* BEGIN Available records *

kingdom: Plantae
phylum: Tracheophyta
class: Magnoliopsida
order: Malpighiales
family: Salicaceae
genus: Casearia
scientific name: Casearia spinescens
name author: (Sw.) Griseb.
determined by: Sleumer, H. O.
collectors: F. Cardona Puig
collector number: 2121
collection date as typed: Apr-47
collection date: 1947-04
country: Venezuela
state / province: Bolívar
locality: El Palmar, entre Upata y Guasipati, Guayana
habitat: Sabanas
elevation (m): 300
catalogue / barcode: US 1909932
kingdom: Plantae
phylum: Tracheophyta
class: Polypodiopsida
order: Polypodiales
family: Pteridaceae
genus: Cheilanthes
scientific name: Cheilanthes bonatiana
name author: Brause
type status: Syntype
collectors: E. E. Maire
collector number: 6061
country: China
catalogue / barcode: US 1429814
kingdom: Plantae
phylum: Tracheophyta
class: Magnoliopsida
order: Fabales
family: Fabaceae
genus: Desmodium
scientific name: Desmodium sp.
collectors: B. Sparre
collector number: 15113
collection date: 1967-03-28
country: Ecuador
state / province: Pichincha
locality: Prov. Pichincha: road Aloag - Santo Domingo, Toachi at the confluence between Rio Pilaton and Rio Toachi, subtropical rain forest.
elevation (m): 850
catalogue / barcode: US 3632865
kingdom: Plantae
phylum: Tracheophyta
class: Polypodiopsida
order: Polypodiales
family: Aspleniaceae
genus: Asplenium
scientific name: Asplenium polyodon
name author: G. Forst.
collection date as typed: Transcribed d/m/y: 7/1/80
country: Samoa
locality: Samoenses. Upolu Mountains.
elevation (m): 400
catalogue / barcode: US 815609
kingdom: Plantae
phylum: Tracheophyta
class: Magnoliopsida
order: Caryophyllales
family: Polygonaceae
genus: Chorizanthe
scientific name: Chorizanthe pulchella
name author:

* END Available records *

• [Task description]
Reproduce all of the data above verbatim, keeping every line in its original order.

• [Response to this exercise]
kingdom: Plantae
phylum: Tracheophyta
class: Magnoliopsida
order: Malpighiales
family: Salicaceae
genus: Casearia
scientific name: Casearia spinescens
name author: (Sw.) Griseb.
determined by: Sleumer, H. O.
collectors: F. Cardona Puig
collector number: 2121
collection date as typed: Apr-47
collection date: 1947-04
country: Venezuela
state / province: Bolívar
locality: El Palmar, entre Upata y Guasipati, Guayana
habitat: Sabanas
elevation (m): 300
catalogue / barcode: US 1909932
kingdom: Plantae
phylum: Tracheophyta
class: Polypodiopsida
order: Polypodiales
family: Pteridaceae
genus: Cheilanthes
scientific name: Cheilanthes bonatiana
name author: Brause
type status: Syntype
collectors: E. E. Maire
collector number: 6061
country: China
catalogue / barcode: US 1429814
kingdom: Plantae
phylum: Tracheophyta
class: Magnoliopsida
order: Fabales
family: Fabaceae
genus: Desmodium
scientific name: Desmodium sp.
collectors: B. Sparre
collector number: 15113
collection date: 1967-03-28
country: Ecuador
state / province: Pichincha
locality: Prov. Pichincha: road Aloag - Santo Domingo, Toachi at the confluence between Rio Pilaton and Rio Toachi, subtropical rain forest.
elevation (m): 850
catalogue / barcode: US 3632865
kingdom: Plantae
phylum: Tracheophyta
class: Polypodiopsida
order: Polypodiales
family: Aspleniaceae
genus: Asplenium
scientific name: Asplenium polyodon
name author: G. Forst.
collection date as typed: Transcribed d/m/y: 7/1/80
country: Samoa
locality: Samoenses. Upolu Mountains.
elevation (m): 400
catalogue / barcode: US 815609
kingdom: Plantae
phylum: Tracheophyta
class: Magnoliopsida
order: Caryophyllales
family: Polygonaceae
genus: Chorizanthe
scientific name: Chorizanthe pulchella
name author:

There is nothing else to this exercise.